• **Work required**:
Copy each of the following entries back without change.

• **Information provided**:

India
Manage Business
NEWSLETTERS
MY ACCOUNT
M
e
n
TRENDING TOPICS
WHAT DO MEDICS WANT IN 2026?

• **Response for this exercise**:
India
Manage Business
NEWSLETTERS
MY ACCOUNT
M
e
n
TRENDING TOPICS
WHAT DO MEDICS WANT IN 2026?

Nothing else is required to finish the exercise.